=== SELECTED TEXT ===

###

Re: Implement Binary Search in PIG

jiang licht Wed, 14 Dec 2011 11:18:55 -0800

If that list of ip pairs is pretty static most time and will be used 
frequently, maybe just copy it in hdfs with a high replication factor. Then use 
it as a look up table or some binary tree or treemap kind of thing by reading 
it from hdfs instead of using distributed cache if that sounds an easier thing 
to do.


 
Best regards,
Michael


________________________________
 From: Dmitriy Ryaboy <[email protected]>
To: [email protected] 
Sent: Wednesday, December 14, 2011 10:28 AM
Subject: Re: Implement Binary Search in PIG
 
hbase has nothing to do with distributed cache.


2011/12/14 唐亮 <[email protected]>

> Now, I didn't use HBase,
> so, maybe I can't use DistributedCache.
>
> And if FLATTEN DataBag, the results are Tuples,
> then in UDF I can process only one Tuple, which can't implement
> BinarySearch.
>
> So, please help and show me the detailed solution.
> Thanks!
>
> 在 2011年12月14日 下午5:59，唐亮 <[email protected]>写道：
>
> > Hi Prashant Kommireddi，
> >
> > If I do 1. and 2. as you mentioned，
> > the schema will be {tag, ipStart, ipEnd, locName}.
> >
> > BUT, how should I write the UDF, especially how should I set the type of
> > the input parameter?
> >
> > Currently, the UDF codes are as below, whose input parameter is DataBag:
> >
> > public class GetProvinceNameFromIPNum extends EvalFunc<String> {
> >
> >    public String exec(Tuple input) throws IOException {
> > if (input == null || input.size() == 0)
> >             return UnknownIP;
> >  if (input.size() != 2) {
> >     throw new IOException("Expected input's size is 2, but is: " +
> > input.size());
> >     }
> >
> >         Object o1 = input.get(0); * // This should be the IP you want to
> > look up*
> >         if (!(o1 instanceof Long)) {
> >             throw new IOException("Expected input 1 to be Long, but got "
> >             + o1.getClass().getName());
> >         }
> >         Object o2 = input.get(1);  *// This is the Bag of IP segs*
> >         if (!(o2 instanceof *DataBag*)) {  //* Should I change it to "(o2
> > instanceof Tuple)"?*
> >             throw new IOException("Expected input 2 to be DataBag, but
> got
> > "
> >             + o2.getClass().getName());
> >         }
> >
> >         ........... other codes ...........
> >    }
> >
> > }
> >
> >
> >
> > 在 2011年12月14日 下午3:16，Prashant Kommireddi <[email protected]>写道：
> >
> > Seems like at the end of this you have a Single bag with all the
> elements,
> >> and somehow you would like to check whether an element exists in it
> based
> >> on ipstart/end.
> >>
> >>
> >>   1. Use FLATTEN http://pig.apache.org/docs/r0.9.1/basic.html#flatten -
> >>   this will convert the Bag to Tuple:  to_tuple = FOREACH order_ip_segs
> >>   GENERATE tag, FLATTEN(order_seq); ---- This is O(n)

###

=== SOURCE MATERIAL ===

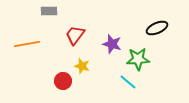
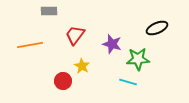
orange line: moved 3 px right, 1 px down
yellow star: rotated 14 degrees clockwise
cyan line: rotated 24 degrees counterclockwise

###

=== TO BE DONE ===
(a) Translate this sentence from the Pig binary search thread into German: "hbase has nothing to do with distributed cache."
(b) Write the text that follows the final line of the Pig binary search thread.

=== ANSWERS TO THE TASKS ===
(a) HBase hat nichts mit dem verteilten Cache zu tun.

(b)
> >>   2. Now write a UDF that can access the elements positionally for the
> >>   BinarySearch
> >>   3. Dmitriy and Jonathan's ideas with DistributedCache could perform
> >>   better than the above approach, so you could go down that route too.
> >>
> >>
> >> 2011/12/13 唐亮 <[email protected]>
> >>
> >> > The detailed PIG codes are as below:
> >> >
> >> > raw_ip_segment = load ...
> >> > ip_segs = foreach raw_ip_segment generate ipstart, ipend, name;
> >> > group_ip_segs = group ip_segs all;
> >> >
> >> > order_ip_segs = foreach group_ip_segs {
> >> >  order_seg = order ip_segs by ipstart, ipend;
> >> >  generate 't' as tag, order_seg;
> >> > }
> >> > describe order_ip_segs
> >> > order_ip_segs: {tag: chararray,order_seg: {ipstart: long,ipend:
> >> long,poid:
> >> > chararray}}
> >> >
> >> > Here, the order_ip_segs::order_seg is a BAG,
> >> > how can I transer it to a TUPLE?
> >> >
> >> > And can I access the TUPLE randomly in UDF?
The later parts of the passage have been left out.